__EXERCISE OBJECTIVE__:
The line containing "right ankle: (72, 173, 11)" marks the end: copy exactly every line from the start of the records below up to and including it, leaving out pictures.

__Data extracted from a collection__:
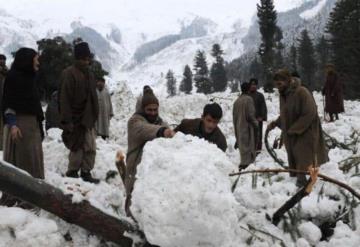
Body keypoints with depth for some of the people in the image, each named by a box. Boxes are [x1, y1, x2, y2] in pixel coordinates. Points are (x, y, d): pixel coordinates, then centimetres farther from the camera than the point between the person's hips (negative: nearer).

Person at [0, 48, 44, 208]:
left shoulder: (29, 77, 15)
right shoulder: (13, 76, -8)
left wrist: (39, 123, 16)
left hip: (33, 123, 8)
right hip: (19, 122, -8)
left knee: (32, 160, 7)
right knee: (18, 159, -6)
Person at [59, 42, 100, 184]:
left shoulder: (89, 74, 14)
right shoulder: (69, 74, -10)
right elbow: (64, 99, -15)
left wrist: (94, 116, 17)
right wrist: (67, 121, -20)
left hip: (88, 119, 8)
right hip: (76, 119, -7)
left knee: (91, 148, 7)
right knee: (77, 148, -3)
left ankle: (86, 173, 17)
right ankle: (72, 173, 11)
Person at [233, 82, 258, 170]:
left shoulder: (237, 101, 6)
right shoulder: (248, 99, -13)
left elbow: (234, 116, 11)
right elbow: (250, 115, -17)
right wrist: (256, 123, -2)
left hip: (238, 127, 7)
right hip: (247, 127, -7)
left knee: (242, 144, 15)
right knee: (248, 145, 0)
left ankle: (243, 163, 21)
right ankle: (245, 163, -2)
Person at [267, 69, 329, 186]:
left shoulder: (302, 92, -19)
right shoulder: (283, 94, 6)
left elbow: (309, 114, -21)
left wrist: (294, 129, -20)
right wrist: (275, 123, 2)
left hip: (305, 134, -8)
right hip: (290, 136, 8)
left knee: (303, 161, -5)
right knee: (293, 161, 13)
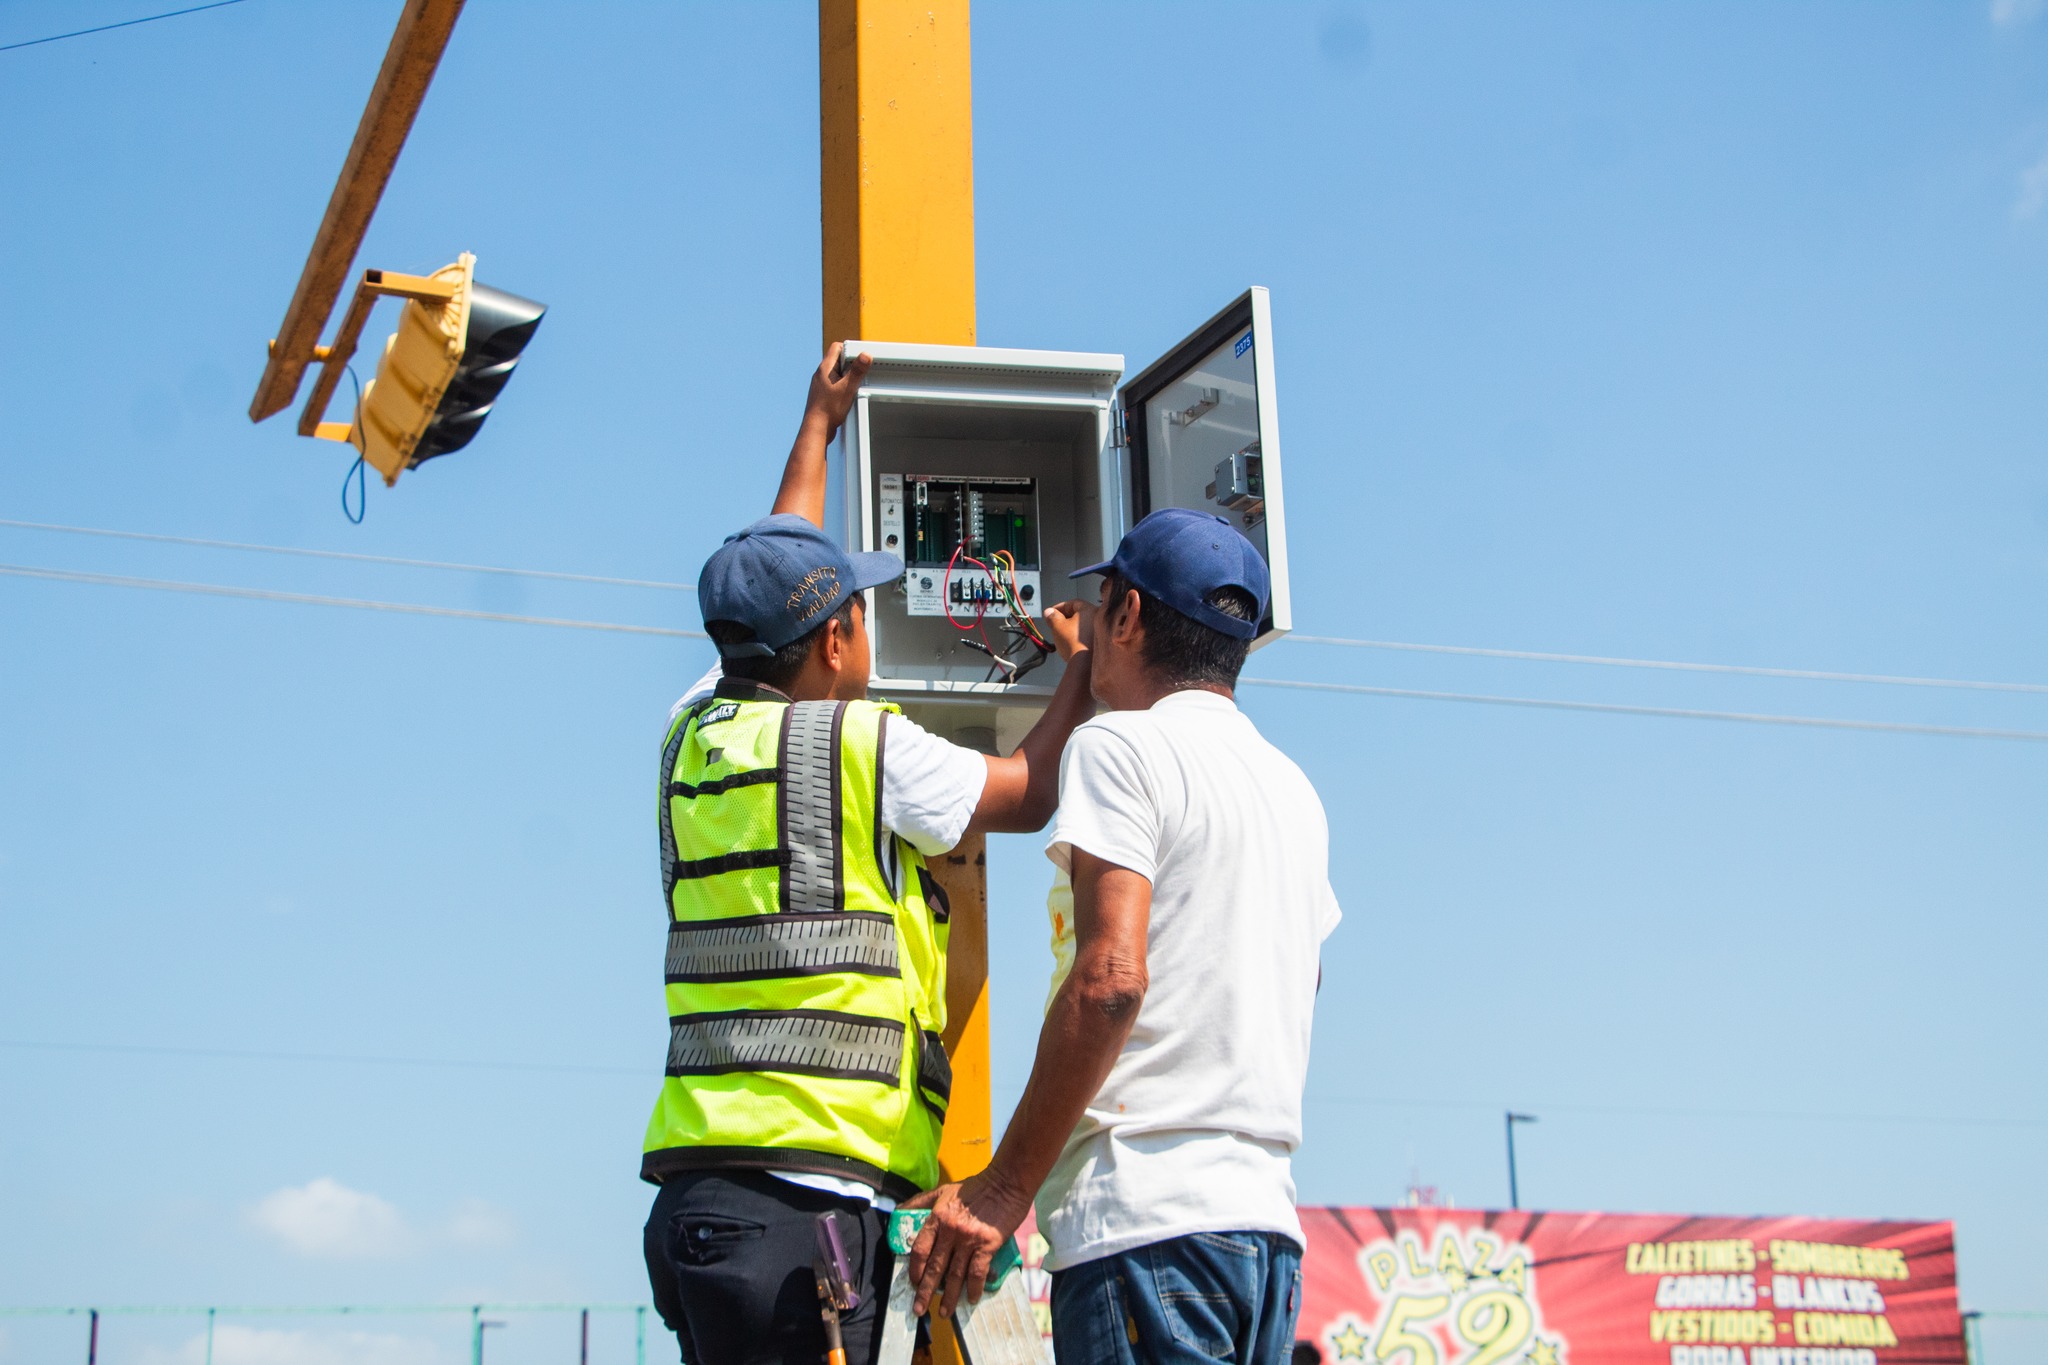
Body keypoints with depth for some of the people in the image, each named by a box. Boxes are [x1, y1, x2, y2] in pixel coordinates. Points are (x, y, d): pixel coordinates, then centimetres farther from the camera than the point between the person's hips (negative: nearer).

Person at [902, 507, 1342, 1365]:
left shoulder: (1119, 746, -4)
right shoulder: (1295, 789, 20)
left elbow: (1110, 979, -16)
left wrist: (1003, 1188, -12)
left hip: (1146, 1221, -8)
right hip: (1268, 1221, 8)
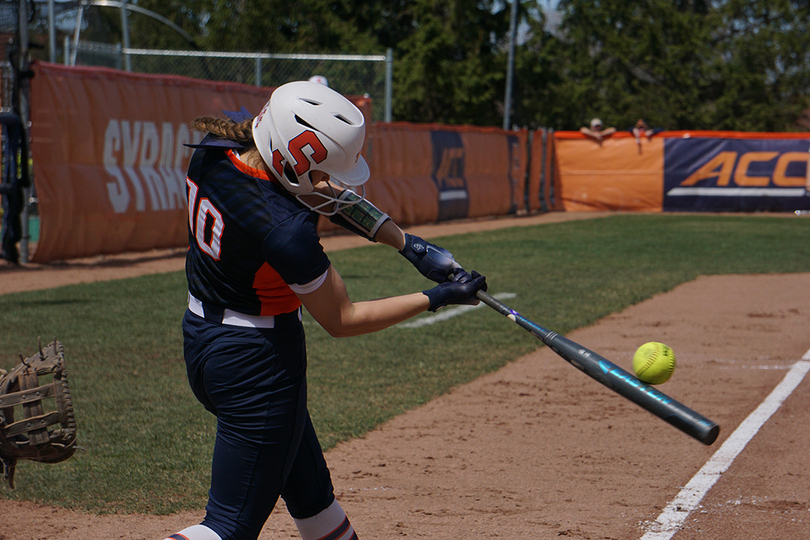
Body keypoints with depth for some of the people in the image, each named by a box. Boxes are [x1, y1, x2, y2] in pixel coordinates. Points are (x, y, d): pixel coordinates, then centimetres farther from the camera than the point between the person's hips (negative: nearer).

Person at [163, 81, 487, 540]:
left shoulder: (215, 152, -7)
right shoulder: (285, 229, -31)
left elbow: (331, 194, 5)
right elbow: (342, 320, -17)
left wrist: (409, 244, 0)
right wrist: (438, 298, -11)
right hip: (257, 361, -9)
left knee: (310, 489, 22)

__RESULT FOR THIS EXERCISE__:
Body keypoints with depth for some of the people in the image, each named by a box. Boxes are [x1, y1, x2, y2] in pixel coordinates. Points are (x, y, d): pixel coordinates, then centimetres farther from the camera than the point between the person's hips (negative: nearer).

Person at [0, 48, 44, 208]:
left shoulder: (29, 77, 15)
right shoulder: (13, 76, -8)
left wrist: (39, 123, 16)
left hip: (33, 123, 8)
right hip: (19, 122, -8)
left knee: (32, 160, 7)
right knee: (18, 159, -6)
Person at [59, 42, 100, 184]:
left shoulder: (89, 74, 14)
right shoulder: (69, 74, -10)
right elbow: (64, 99, -15)
left wrist: (94, 116, 17)
right wrist: (67, 121, -20)
left hip: (88, 119, 8)
right hip: (76, 119, -7)
left knee: (91, 148, 7)
right knee: (77, 148, -3)
left ankle: (86, 173, 17)
right ankle: (72, 173, 11)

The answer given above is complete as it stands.